[Supplied entries — start]
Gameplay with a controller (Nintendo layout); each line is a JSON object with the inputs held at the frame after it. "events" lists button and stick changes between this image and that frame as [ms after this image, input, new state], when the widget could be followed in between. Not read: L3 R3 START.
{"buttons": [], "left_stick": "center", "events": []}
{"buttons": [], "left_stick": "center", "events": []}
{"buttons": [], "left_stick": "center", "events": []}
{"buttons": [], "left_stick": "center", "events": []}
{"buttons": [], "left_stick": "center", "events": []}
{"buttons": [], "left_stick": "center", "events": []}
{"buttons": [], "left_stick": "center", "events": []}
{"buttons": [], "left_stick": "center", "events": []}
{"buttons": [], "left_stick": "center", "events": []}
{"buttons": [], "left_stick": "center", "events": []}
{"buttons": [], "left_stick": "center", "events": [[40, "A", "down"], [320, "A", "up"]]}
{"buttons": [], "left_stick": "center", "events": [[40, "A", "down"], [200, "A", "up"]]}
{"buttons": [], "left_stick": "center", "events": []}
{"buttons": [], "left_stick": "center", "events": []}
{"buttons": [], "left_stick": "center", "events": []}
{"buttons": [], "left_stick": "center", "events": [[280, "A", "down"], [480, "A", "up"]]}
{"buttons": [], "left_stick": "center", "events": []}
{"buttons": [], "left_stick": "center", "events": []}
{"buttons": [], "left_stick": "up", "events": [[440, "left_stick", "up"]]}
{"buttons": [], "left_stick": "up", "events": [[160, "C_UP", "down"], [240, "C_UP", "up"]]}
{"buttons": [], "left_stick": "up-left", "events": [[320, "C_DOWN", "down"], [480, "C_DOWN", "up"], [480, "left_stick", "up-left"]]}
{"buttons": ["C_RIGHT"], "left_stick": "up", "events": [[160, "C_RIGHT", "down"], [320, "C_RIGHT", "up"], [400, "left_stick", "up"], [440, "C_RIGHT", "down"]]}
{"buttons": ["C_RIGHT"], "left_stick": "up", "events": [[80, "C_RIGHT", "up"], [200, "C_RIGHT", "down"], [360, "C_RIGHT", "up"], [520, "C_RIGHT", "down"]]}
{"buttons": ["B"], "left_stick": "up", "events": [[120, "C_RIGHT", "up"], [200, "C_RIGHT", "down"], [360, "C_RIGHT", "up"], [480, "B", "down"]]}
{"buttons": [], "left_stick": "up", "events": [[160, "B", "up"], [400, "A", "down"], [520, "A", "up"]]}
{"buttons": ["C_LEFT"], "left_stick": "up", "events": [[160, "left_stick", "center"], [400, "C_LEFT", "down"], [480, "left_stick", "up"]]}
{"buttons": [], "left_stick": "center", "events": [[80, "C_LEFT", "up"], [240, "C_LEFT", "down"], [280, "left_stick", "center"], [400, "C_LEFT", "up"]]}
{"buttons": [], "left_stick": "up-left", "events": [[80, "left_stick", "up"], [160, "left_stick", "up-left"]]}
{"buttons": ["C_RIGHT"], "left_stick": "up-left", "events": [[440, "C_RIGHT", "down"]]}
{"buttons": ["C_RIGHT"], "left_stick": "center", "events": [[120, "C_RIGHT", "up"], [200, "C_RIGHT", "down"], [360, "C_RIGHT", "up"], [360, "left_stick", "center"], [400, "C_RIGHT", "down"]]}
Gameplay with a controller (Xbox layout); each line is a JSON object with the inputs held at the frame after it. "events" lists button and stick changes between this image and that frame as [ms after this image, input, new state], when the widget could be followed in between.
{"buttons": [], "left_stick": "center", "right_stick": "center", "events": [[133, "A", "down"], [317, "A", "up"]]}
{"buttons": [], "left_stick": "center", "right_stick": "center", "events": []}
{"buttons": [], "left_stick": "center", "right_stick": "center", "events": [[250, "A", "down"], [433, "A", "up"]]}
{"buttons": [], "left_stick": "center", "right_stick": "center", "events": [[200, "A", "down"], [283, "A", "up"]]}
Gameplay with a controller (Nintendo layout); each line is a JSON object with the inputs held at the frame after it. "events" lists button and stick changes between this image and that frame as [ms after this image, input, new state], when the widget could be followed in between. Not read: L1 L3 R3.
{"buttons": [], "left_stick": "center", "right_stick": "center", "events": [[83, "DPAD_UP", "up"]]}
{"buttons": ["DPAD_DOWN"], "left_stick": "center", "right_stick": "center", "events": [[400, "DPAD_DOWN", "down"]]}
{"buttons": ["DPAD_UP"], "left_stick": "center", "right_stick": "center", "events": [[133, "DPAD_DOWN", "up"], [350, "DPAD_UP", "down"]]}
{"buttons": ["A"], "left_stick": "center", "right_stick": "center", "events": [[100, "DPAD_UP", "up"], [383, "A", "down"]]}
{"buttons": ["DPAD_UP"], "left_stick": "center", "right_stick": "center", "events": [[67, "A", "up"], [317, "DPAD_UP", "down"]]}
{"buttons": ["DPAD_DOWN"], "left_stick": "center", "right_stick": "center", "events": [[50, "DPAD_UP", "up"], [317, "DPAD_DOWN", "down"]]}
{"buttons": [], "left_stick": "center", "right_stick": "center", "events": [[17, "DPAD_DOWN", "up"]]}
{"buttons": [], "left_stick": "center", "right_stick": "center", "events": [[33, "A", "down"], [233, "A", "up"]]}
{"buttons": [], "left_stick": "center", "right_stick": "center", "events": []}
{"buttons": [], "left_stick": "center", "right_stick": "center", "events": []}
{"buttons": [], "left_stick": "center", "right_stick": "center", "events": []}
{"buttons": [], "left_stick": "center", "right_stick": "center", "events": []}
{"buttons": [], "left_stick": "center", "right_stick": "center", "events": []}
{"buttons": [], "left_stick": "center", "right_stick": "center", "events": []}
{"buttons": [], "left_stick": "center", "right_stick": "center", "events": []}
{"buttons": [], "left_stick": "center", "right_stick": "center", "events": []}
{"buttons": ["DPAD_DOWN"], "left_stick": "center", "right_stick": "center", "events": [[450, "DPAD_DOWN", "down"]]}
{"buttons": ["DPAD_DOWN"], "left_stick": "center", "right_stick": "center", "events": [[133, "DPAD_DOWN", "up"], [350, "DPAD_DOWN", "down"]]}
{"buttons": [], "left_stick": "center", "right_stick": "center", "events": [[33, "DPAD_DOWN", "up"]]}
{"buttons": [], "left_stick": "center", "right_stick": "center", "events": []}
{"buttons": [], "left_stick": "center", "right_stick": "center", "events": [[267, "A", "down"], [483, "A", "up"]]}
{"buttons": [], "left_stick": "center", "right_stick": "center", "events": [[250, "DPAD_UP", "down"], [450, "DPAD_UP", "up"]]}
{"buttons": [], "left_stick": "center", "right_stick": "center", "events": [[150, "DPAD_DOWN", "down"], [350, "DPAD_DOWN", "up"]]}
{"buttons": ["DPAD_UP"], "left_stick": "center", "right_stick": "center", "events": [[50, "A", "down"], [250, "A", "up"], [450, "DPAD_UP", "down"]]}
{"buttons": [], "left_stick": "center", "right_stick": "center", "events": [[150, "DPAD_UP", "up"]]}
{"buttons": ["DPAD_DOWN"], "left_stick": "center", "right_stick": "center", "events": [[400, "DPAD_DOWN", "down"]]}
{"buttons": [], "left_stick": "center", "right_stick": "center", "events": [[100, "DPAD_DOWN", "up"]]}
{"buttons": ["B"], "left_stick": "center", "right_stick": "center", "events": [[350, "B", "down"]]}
[Supplied entries — finish]
Exercise description: Could every entry above be printed again, word for word?

Response box:
Gameplay with a controller (Nintendo layout); each line is a JSON object with the inputs held at the frame after it. "events" lists button and stick changes between this image and that frame as [ms after this image, input, new state], when the widget could be followed in between. Not read: L3 R3 START.
{"buttons": [], "left_stick": "center", "events": []}
{"buttons": [], "left_stick": "center", "events": []}
{"buttons": [], "left_stick": "center", "events": []}
{"buttons": [], "left_stick": "center", "events": []}
{"buttons": [], "left_stick": "center", "events": []}
{"buttons": [], "left_stick": "center", "events": []}
{"buttons": [], "left_stick": "center", "events": []}
{"buttons": [], "left_stick": "center", "events": []}
{"buttons": [], "left_stick": "center", "events": []}
{"buttons": [], "left_stick": "center", "events": []}
{"buttons": [], "left_stick": "center", "events": [[40, "A", "down"], [320, "A", "up"]]}
{"buttons": [], "left_stick": "center", "events": [[40, "A", "down"], [200, "A", "up"]]}
{"buttons": [], "left_stick": "center", "events": []}
{"buttons": [], "left_stick": "center", "events": []}
{"buttons": [], "left_stick": "center", "events": []}
{"buttons": [], "left_stick": "center", "events": [[280, "A", "down"], [480, "A", "up"]]}
{"buttons": [], "left_stick": "center", "events": []}
{"buttons": [], "left_stick": "center", "events": []}
{"buttons": [], "left_stick": "up", "events": [[440, "left_stick", "up"]]}
{"buttons": [], "left_stick": "up", "events": [[160, "C_UP", "down"], [240, "C_UP", "up"]]}
{"buttons": [], "left_stick": "up-left", "events": [[320, "C_DOWN", "down"], [480, "C_DOWN", "up"], [480, "left_stick", "up-left"]]}
{"buttons": ["C_RIGHT"], "left_stick": "up", "events": [[160, "C_RIGHT", "down"], [320, "C_RIGHT", "up"], [400, "left_stick", "up"], [440, "C_RIGHT", "down"]]}
{"buttons": ["C_RIGHT"], "left_stick": "up", "events": [[80, "C_RIGHT", "up"], [200, "C_RIGHT", "down"], [360, "C_RIGHT", "up"], [520, "C_RIGHT", "down"]]}
{"buttons": ["B"], "left_stick": "up", "events": [[120, "C_RIGHT", "up"], [200, "C_RIGHT", "down"], [360, "C_RIGHT", "up"], [480, "B", "down"]]}
{"buttons": [], "left_stick": "up", "events": [[160, "B", "up"], [400, "A", "down"], [520, "A", "up"]]}
{"buttons": ["C_LEFT"], "left_stick": "up", "events": [[160, "left_stick", "center"], [400, "C_LEFT", "down"], [480, "left_stick", "up"]]}
{"buttons": [], "left_stick": "center", "events": [[80, "C_LEFT", "up"], [240, "C_LEFT", "down"], [280, "left_stick", "center"], [400, "C_LEFT", "up"]]}
{"buttons": [], "left_stick": "up-left", "events": [[80, "left_stick", "up"], [160, "left_stick", "up-left"]]}
{"buttons": ["C_RIGHT"], "left_stick": "up-left", "events": [[440, "C_RIGHT", "down"]]}
{"buttons": ["C_RIGHT"], "left_stick": "center", "events": [[120, "C_RIGHT", "up"], [200, "C_RIGHT", "down"], [360, "C_RIGHT", "up"], [360, "left_stick", "center"], [400, "C_RIGHT", "down"]]}
Gameplay with a controller (Xbox layout); each line is a JSON object with the inputs held at the frame after it. "events" lists button and stick changes between this image and that frame as [ms after this image, input, new state], when the widget could be followed in between.
{"buttons": [], "left_stick": "center", "right_stick": "center", "events": [[133, "A", "down"], [317, "A", "up"]]}
{"buttons": [], "left_stick": "center", "right_stick": "center", "events": []}
{"buttons": [], "left_stick": "center", "right_stick": "center", "events": [[250, "A", "down"], [433, "A", "up"]]}
{"buttons": [], "left_stick": "center", "right_stick": "center", "events": [[200, "A", "down"], [283, "A", "up"]]}
Gameplay with a controller (Nintendo layout); each line is a JSON object with the inputs held at the frame after it. "events" lists button and stick changes between this image and that frame as [ms after this image, input, new state], when the widget could be followed in between. Not read: L1 L3 R3.
{"buttons": [], "left_stick": "center", "right_stick": "center", "events": [[83, "DPAD_UP", "up"]]}
{"buttons": ["DPAD_DOWN"], "left_stick": "center", "right_stick": "center", "events": [[400, "DPAD_DOWN", "down"]]}
{"buttons": ["DPAD_UP"], "left_stick": "center", "right_stick": "center", "events": [[133, "DPAD_DOWN", "up"], [350, "DPAD_UP", "down"]]}
{"buttons": ["A"], "left_stick": "center", "right_stick": "center", "events": [[100, "DPAD_UP", "up"], [383, "A", "down"]]}
{"buttons": ["DPAD_UP"], "left_stick": "center", "right_stick": "center", "events": [[67, "A", "up"], [317, "DPAD_UP", "down"]]}
{"buttons": ["DPAD_DOWN"], "left_stick": "center", "right_stick": "center", "events": [[50, "DPAD_UP", "up"], [317, "DPAD_DOWN", "down"]]}
{"buttons": [], "left_stick": "center", "right_stick": "center", "events": [[17, "DPAD_DOWN", "up"]]}
{"buttons": [], "left_stick": "center", "right_stick": "center", "events": [[33, "A", "down"], [233, "A", "up"]]}
{"buttons": [], "left_stick": "center", "right_stick": "center", "events": []}
{"buttons": [], "left_stick": "center", "right_stick": "center", "events": []}
{"buttons": [], "left_stick": "center", "right_stick": "center", "events": []}
{"buttons": [], "left_stick": "center", "right_stick": "center", "events": []}
{"buttons": [], "left_stick": "center", "right_stick": "center", "events": []}
{"buttons": [], "left_stick": "center", "right_stick": "center", "events": []}
{"buttons": [], "left_stick": "center", "right_stick": "center", "events": []}
{"buttons": [], "left_stick": "center", "right_stick": "center", "events": []}
{"buttons": ["DPAD_DOWN"], "left_stick": "center", "right_stick": "center", "events": [[450, "DPAD_DOWN", "down"]]}
{"buttons": ["DPAD_DOWN"], "left_stick": "center", "right_stick": "center", "events": [[133, "DPAD_DOWN", "up"], [350, "DPAD_DOWN", "down"]]}
{"buttons": [], "left_stick": "center", "right_stick": "center", "events": [[33, "DPAD_DOWN", "up"]]}
{"buttons": [], "left_stick": "center", "right_stick": "center", "events": []}
{"buttons": [], "left_stick": "center", "right_stick": "center", "events": [[267, "A", "down"], [483, "A", "up"]]}
{"buttons": [], "left_stick": "center", "right_stick": "center", "events": [[250, "DPAD_UP", "down"], [450, "DPAD_UP", "up"]]}
{"buttons": [], "left_stick": "center", "right_stick": "center", "events": [[150, "DPAD_DOWN", "down"], [350, "DPAD_DOWN", "up"]]}
{"buttons": ["DPAD_UP"], "left_stick": "center", "right_stick": "center", "events": [[50, "A", "down"], [250, "A", "up"], [450, "DPAD_UP", "down"]]}
{"buttons": [], "left_stick": "center", "right_stick": "center", "events": [[150, "DPAD_UP", "up"]]}
{"buttons": ["DPAD_DOWN"], "left_stick": "center", "right_stick": "center", "events": [[400, "DPAD_DOWN", "down"]]}
{"buttons": [], "left_stick": "center", "right_stick": "center", "events": [[100, "DPAD_DOWN", "up"]]}
{"buttons": ["B"], "left_stick": "center", "right_stick": "center", "events": [[350, "B", "down"]]}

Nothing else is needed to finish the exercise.